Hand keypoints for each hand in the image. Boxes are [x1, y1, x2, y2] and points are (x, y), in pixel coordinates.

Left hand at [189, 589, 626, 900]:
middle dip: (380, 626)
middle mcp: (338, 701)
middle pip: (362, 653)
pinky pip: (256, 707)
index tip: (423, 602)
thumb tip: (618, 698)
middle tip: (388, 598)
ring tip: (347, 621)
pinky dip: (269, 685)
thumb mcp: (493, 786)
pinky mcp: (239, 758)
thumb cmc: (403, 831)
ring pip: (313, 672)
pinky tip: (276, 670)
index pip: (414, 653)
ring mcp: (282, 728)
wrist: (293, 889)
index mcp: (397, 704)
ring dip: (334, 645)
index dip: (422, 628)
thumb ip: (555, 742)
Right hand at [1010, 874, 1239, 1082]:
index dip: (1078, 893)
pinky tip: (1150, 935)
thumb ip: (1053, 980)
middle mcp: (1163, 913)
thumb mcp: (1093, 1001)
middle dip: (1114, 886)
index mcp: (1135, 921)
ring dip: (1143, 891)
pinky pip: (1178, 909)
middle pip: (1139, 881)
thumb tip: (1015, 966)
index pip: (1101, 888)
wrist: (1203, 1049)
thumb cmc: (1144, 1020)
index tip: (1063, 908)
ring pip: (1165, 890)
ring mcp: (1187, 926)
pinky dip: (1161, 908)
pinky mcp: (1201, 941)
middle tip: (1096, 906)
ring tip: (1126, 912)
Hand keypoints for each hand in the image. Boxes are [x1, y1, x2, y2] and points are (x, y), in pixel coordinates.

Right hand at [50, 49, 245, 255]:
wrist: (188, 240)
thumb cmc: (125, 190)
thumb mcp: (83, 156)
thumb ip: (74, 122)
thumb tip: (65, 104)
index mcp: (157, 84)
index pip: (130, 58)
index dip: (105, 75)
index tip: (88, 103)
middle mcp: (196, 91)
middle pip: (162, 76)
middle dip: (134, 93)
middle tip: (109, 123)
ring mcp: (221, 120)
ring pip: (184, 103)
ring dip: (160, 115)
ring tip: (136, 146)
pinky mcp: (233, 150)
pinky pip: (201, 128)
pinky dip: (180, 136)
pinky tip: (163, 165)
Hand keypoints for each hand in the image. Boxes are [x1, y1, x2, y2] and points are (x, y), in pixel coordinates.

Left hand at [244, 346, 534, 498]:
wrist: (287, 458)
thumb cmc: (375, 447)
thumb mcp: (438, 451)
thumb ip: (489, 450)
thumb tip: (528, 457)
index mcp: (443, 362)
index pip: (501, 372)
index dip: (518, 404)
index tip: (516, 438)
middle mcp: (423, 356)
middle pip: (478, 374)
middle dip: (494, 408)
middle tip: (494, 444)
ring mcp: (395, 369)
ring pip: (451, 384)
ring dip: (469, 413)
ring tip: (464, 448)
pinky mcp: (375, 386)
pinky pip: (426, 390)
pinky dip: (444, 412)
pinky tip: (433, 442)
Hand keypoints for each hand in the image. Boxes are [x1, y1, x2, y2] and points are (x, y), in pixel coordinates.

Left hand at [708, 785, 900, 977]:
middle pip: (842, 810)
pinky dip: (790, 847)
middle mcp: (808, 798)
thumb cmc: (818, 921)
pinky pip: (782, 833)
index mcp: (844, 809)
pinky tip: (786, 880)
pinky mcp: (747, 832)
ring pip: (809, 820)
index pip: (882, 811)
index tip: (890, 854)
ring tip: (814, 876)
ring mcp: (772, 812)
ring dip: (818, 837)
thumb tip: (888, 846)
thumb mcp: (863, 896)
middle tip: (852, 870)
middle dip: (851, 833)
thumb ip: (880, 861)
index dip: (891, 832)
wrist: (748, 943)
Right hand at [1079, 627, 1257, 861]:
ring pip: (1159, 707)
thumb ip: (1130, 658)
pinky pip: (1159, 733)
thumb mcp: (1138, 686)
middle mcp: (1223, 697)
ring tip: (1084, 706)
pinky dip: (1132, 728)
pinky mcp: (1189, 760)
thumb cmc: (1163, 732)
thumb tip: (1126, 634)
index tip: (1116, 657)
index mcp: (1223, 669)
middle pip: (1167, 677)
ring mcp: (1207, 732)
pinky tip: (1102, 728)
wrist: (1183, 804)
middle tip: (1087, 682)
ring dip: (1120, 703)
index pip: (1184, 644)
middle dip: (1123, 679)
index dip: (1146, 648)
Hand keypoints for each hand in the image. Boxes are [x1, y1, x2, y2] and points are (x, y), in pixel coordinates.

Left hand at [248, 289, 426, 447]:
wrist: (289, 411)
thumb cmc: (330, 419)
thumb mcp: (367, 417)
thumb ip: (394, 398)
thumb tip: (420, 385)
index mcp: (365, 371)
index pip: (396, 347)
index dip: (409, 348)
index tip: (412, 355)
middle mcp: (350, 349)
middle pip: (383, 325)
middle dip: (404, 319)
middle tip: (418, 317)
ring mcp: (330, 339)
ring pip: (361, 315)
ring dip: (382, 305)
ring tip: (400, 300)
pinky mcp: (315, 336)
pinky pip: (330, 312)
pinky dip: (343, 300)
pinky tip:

EXERCISE BRIEF
From the first line to the last, give the data again exactly.

SOLUTION TO THE EXERCISE
Hand keypoints for each hand in the image. Boxes are [x1, y1, x2, y2] and points are (x, y), in pixel coordinates.

Left hand at [189, 589, 626, 900]:
middle dip: (380, 626)
middle mcp: (338, 701)
middle pip: (362, 653)
pinky pip: (256, 707)
index tip: (423, 602)
thumb tip: (618, 698)
middle tip: (388, 598)
ring tip: (347, 621)
pinky dip: (269, 685)
thumb mcp: (493, 786)
pinky mcp: (239, 758)
thumb cmc: (403, 831)
ring pip: (313, 672)
pinky tip: (276, 670)
index pip: (414, 653)
ring mcp: (282, 728)
wrist: (293, 889)
index mcp: (397, 704)
ring dip: (334, 645)
index dip: (422, 628)
thumb ip: (555, 742)
Right hand at [1010, 874, 1239, 1082]:
index dip: (1078, 893)
pinky tip: (1150, 935)
thumb ip: (1053, 980)
middle mcp: (1163, 913)
thumb mcp: (1093, 1001)
middle dip: (1114, 886)
index mcp: (1135, 921)
ring dip: (1143, 891)
pinky pip: (1178, 909)
middle pip: (1139, 881)
thumb tip: (1015, 966)
index pip: (1101, 888)
wrist: (1203, 1049)
thumb cmc: (1144, 1020)
index tip: (1063, 908)
ring pip: (1165, 890)
ring mcp: (1187, 926)
pinky dip: (1161, 908)
pinky mcp: (1201, 941)
middle tip: (1096, 906)
ring tip: (1126, 912)
Hand keypoints for each hand in the image. Boxes are [x1, y1, x2, y2] and points are (x, y), in pixel coordinates.

Right hand at [50, 49, 245, 255]:
wrist: (188, 240)
thumb cmc: (125, 190)
thumb mcp: (83, 156)
thumb ip: (74, 122)
thumb tip: (65, 104)
index mcp: (157, 84)
index pip: (130, 58)
index dip: (105, 75)
index tip: (88, 103)
middle mcp: (196, 91)
middle pip: (162, 76)
middle dip: (134, 93)
middle tip: (109, 123)
ring mcp: (221, 120)
ring pip: (184, 103)
ring dip: (160, 115)
ring tip: (136, 146)
pinky mcp: (233, 150)
pinky pip: (201, 128)
pinky dip: (180, 136)
pinky tip: (163, 165)
Hand keypoints for each hand in the image. Boxes are [x1, y1, x2, y2] and points are (x, y), in pixel coordinates.

Left hand at [244, 346, 534, 498]:
wrist: (287, 458)
thumb cmc: (375, 447)
thumb mcp: (438, 451)
thumb ip: (489, 450)
thumb tip: (528, 457)
index mcp: (443, 362)
index pip: (501, 372)
index dip: (518, 404)
index tip: (516, 438)
middle mcp: (423, 356)
middle pip: (478, 374)
middle dip: (494, 408)
middle tip: (494, 444)
ring mcp: (395, 369)
ring pip: (451, 384)
ring dip: (469, 413)
ring tip: (464, 448)
pinky mcp: (375, 386)
pinky pip: (426, 390)
pinky dip: (444, 412)
pinky tip: (433, 442)
Hand keypoints for each hand in the image. Boxes are [x1, y1, x2, y2] and points are (x, y), in pixel coordinates.

Left hand at [708, 785, 900, 977]:
middle pip: (842, 810)
pinky dip: (790, 847)
middle mcp: (808, 798)
thumb cmc: (818, 921)
pinky pip: (782, 833)
index mcp: (844, 809)
pinky tip: (786, 880)
pinky mcp: (747, 832)
ring pip: (809, 820)
index pip: (882, 811)
index tip: (890, 854)
ring tip: (814, 876)
ring mcp: (772, 812)
ring dip: (818, 837)
thumb tip: (888, 846)
thumb mcp: (863, 896)
middle tip: (852, 870)
middle dip: (851, 833)
thumb ip: (880, 861)
index dip: (891, 832)
wrist: (748, 943)
Right hand at [1079, 627, 1257, 861]:
ring pip: (1159, 707)
thumb ip: (1130, 658)
pinky pip: (1159, 733)
thumb mcp: (1138, 686)
middle mcp: (1223, 697)
ring tip: (1084, 706)
pinky dip: (1132, 728)
pinky mcp: (1189, 760)
thumb cmc: (1163, 732)
thumb tip: (1126, 634)
index tip: (1116, 657)
index mcp: (1223, 669)
middle pip: (1167, 677)
ring mcp: (1207, 732)
pinky tip: (1102, 728)
wrist: (1183, 804)
middle tip: (1087, 682)
ring dip: (1120, 703)
index pip: (1184, 644)
middle dip: (1123, 679)
index dip: (1146, 648)
Hand keypoints for each hand in the image. Boxes are [x1, y1, x2, y2] and points are (x, y), in pixel coordinates.

Left hand at [248, 289, 426, 447]:
wrist: (289, 411)
thumb cmc: (330, 419)
thumb mcp: (367, 417)
thumb ip: (394, 398)
thumb tip: (420, 385)
index mcp: (365, 371)
index pip: (396, 347)
index dip: (409, 348)
index tip: (412, 355)
middle mcp: (350, 349)
middle pip: (383, 325)
middle dip: (404, 319)
middle tip: (418, 317)
ring mcp: (330, 339)
ring pip: (361, 315)
ring dip: (382, 305)
ring tip: (400, 300)
pinky mcp: (315, 336)
pinky pip: (330, 312)
pinky dip: (343, 300)
pinky tip:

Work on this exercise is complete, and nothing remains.